Year to-Date Income Changes (comparisons to the first six-months of 2022)

  • Net income increased by $2.1 million, or 12%, due mostly to a $2.7 million decrease in the provision for credit losses, as well as higher net interest income on a change in mix of average earning assets, partially offset by lower noninterest income and higher noninterest expense.
  • The provision for credit losses was $0.2 million, a decrease of $2.7 million, due to lower net charge-offs.
  • Net interest income increased by $5.1 million, or 10%, due mostly to the change in mix of interest earning assets with both average loan and investment balances increasing. Partially offsetting the benefit from increased earning asset balances, the cost of interest-bearing liabilities was higher due to increases in index rates on certain floating rate liabilities.
  • Noninterest income decreased $1.9 million, or 12%, for the same reasons as noted above in the quarterly comparison, combined with a $1.0 million gain on the sale of investment securities in 2022, partially offset by a $2.0 million positive variance in BOLI income tied to our nonqualified deferred compensation plan.

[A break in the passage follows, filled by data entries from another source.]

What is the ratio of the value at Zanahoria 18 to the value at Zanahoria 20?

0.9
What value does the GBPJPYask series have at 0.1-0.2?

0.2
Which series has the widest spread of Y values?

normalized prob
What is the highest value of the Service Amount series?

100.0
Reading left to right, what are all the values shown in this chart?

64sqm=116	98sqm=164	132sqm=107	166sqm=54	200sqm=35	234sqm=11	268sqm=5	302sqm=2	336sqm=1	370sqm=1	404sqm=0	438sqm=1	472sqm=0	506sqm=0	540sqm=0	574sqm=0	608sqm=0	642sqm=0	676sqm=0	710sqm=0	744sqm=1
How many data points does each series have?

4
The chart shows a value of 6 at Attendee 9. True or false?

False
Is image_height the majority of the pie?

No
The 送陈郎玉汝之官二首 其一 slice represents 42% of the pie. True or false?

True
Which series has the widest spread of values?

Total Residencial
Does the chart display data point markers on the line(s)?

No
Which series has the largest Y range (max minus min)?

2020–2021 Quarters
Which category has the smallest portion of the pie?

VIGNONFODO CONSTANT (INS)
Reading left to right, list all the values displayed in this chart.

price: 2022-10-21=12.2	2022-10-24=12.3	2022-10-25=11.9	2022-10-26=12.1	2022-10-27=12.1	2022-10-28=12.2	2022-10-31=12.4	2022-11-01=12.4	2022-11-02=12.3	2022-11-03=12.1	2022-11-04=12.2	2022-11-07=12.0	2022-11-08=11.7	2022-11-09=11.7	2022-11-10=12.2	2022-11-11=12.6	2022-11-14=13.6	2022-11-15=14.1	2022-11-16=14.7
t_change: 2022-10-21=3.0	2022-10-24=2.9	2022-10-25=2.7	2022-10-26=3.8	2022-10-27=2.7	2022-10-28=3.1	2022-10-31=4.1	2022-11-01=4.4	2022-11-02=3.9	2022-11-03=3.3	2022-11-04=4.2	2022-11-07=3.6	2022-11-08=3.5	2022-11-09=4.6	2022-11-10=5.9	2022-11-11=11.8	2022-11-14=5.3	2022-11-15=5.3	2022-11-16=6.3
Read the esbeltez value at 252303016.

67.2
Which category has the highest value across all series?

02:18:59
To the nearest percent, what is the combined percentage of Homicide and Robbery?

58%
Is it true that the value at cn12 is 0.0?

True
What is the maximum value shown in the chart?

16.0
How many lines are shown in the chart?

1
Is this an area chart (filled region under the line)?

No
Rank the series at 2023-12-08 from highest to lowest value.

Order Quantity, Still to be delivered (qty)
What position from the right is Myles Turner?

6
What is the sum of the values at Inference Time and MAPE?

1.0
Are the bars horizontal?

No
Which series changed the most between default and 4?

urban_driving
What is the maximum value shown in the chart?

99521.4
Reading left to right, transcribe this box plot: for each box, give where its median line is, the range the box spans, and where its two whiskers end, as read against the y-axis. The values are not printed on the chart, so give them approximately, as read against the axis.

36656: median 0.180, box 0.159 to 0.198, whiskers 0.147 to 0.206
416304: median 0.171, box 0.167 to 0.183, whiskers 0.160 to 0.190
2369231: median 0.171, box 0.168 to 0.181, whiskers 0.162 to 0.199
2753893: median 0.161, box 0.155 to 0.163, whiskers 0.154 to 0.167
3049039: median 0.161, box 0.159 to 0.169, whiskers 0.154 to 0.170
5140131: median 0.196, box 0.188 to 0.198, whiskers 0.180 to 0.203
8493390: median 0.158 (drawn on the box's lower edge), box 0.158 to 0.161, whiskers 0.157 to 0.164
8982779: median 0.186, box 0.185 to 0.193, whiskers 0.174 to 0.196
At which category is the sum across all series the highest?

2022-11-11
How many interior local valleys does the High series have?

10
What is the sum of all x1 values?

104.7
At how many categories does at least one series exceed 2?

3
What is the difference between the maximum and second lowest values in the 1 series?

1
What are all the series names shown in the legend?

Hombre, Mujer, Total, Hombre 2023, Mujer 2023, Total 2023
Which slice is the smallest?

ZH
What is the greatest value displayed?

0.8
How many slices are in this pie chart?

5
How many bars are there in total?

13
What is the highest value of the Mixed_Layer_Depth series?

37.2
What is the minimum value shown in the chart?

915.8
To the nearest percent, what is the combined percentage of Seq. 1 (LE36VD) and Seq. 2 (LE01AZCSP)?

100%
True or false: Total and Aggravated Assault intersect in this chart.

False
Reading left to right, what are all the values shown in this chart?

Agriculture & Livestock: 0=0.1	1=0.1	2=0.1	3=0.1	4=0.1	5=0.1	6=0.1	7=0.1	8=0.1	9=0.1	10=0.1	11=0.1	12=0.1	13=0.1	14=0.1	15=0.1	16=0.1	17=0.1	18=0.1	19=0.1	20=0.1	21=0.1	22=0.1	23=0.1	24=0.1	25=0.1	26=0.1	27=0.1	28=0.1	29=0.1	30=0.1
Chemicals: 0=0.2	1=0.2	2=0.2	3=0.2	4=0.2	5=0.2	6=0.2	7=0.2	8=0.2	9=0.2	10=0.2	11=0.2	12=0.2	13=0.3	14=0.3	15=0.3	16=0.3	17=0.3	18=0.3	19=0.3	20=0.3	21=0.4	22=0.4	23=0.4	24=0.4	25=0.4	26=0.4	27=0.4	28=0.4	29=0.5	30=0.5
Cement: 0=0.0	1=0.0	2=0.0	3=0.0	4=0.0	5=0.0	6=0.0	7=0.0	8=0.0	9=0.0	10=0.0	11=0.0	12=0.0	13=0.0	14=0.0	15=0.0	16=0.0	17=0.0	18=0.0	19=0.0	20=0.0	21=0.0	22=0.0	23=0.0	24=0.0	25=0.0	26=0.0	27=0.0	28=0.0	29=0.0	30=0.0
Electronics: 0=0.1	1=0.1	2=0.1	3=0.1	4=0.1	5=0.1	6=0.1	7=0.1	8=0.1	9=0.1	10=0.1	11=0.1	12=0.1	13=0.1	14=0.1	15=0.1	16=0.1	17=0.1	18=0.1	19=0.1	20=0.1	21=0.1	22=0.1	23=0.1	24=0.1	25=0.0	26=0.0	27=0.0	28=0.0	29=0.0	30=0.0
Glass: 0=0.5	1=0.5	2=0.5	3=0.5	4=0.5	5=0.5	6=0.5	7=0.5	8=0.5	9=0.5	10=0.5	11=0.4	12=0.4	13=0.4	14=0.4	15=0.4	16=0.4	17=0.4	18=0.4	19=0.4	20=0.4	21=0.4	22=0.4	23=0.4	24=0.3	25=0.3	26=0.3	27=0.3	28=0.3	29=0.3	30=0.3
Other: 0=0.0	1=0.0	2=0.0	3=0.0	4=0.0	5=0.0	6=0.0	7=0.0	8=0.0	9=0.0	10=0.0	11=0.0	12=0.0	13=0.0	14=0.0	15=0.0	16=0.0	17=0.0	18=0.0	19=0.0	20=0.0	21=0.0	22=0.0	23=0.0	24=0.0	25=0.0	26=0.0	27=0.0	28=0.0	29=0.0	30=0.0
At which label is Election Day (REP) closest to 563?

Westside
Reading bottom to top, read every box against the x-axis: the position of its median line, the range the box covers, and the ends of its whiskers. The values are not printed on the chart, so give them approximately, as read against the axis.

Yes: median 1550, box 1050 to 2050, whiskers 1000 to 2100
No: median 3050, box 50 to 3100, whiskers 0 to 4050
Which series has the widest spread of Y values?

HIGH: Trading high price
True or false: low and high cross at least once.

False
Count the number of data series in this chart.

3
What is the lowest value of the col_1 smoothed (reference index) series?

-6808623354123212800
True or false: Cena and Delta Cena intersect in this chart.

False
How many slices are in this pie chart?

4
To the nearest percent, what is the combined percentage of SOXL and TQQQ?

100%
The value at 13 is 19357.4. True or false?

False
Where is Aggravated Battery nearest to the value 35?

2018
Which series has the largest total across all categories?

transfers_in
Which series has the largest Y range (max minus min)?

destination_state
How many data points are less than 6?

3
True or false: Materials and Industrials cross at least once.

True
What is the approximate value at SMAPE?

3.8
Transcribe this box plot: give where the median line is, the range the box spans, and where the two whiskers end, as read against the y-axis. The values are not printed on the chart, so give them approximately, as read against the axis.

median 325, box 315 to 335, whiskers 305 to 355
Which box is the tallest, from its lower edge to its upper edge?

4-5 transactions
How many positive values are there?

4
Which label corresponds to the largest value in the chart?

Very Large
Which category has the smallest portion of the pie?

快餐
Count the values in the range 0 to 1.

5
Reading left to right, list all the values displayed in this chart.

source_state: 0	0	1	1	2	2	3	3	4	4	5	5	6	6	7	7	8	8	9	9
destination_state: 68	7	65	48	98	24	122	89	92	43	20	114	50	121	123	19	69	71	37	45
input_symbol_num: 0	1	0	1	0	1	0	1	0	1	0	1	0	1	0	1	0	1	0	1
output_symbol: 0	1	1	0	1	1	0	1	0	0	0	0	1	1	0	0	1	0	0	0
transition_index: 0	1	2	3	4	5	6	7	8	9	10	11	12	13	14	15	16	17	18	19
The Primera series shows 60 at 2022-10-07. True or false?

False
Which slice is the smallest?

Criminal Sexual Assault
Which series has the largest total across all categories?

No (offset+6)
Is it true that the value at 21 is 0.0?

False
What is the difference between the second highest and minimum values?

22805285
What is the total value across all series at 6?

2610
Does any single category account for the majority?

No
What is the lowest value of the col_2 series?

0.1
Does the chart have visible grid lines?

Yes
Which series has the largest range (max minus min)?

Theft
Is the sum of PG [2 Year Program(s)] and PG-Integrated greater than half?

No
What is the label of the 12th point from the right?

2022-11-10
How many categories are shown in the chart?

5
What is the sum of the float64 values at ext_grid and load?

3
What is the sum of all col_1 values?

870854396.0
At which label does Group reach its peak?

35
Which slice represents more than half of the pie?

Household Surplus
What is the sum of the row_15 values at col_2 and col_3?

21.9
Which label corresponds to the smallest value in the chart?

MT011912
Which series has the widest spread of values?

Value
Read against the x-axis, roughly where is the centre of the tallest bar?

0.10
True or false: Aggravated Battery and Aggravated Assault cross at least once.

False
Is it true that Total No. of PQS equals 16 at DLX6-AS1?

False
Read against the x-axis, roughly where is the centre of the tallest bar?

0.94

Balance Sheet Changes (comparisons to December 31, 2022)

  • Total assets increased $153.9 million, or 4.3%, to $3.8 billion primarily due to increases in investment securities, mortgage warehouse and commercial and industrial loans. Deposits increased by $72.6 million, or 3%. The growth in deposits came primarily from higher-cost time deposits and brokered deposits. Noninterest bearing or low-cost transaction and savings accounts decreased $135.2 million.
  • Gross loans increased $41.5 million, or 2%, due mostly to a $45.2 million increase in mortgage warehouse loans and a $18.6 million increase in commercial and industrial loans. These increases were offset by a $25.4 million decrease in real estate loans. Organic loan production for the first half of 2023 was $89.6 million, a 37% decrease, as compared to $142.1 million for the comparative period in 2022. The current interest rate environment is slowing loan demand and creating competitive pressures on new credits.
  • Investment securities increased $84.2 million, or 7%, mostly in variable rate collateralized loan obligations.